*GIVEN ENTRIES*
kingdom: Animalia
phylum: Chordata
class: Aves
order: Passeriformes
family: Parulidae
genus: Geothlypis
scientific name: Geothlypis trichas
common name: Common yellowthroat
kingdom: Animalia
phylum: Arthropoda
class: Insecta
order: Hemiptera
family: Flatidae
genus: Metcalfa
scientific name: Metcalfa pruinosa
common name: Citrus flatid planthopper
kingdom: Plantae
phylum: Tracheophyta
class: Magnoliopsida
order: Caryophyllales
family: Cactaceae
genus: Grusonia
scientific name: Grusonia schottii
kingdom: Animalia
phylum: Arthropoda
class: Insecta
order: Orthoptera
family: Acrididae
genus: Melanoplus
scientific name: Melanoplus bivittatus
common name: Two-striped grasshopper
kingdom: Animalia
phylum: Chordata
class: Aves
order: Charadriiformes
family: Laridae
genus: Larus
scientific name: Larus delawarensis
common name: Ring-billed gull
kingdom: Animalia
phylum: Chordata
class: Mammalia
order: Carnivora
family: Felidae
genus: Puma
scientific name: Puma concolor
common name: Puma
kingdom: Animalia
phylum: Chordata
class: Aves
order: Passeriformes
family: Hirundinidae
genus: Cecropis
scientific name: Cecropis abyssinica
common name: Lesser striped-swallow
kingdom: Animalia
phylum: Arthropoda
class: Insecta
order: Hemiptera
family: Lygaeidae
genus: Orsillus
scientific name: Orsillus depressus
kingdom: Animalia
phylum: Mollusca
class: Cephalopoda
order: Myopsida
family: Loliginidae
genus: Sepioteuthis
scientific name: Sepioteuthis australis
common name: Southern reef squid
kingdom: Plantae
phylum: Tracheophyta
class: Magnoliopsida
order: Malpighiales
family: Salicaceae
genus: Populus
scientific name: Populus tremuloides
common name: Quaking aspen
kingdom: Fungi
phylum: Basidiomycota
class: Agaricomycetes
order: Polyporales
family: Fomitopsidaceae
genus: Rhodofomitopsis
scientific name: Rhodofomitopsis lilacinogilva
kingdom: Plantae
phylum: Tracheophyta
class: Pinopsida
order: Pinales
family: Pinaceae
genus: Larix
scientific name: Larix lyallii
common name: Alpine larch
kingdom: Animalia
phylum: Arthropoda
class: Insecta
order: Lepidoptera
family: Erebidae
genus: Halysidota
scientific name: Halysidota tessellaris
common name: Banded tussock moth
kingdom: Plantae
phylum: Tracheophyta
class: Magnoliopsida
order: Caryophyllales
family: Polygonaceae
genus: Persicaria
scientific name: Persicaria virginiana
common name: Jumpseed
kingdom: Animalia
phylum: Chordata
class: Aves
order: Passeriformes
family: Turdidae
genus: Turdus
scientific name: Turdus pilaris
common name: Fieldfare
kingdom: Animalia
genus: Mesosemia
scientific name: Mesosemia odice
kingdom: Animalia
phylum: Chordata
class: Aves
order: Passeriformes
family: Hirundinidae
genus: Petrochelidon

*TASK TO COMPLETE*
Put the lines from the one with "family: Loliginidae" through the one with "order: Polyporales", both included, into a two-column CSV with the headers rank and taxon. Give one row per line, with each field in double quotes and any line breaks changed to spaces.

*EXERCISE OUTPUT*
rank,taxon
"family:","Loliginidae"
"genus:","Sepioteuthis"
"scientific name:","Sepioteuthis australis"
"common name:","Southern reef squid"
"kingdom:","Plantae"
"phylum:","Tracheophyta"
"class:","Magnoliopsida"
"order:","Malpighiales"
"family:","Salicaceae"
"genus:","Populus"
"scientific name:","Populus tremuloides"
"common name:","Quaking aspen"
"kingdom:","Fungi"
"phylum:","Basidiomycota"
"class:","Agaricomycetes"
"order:","Polyporales"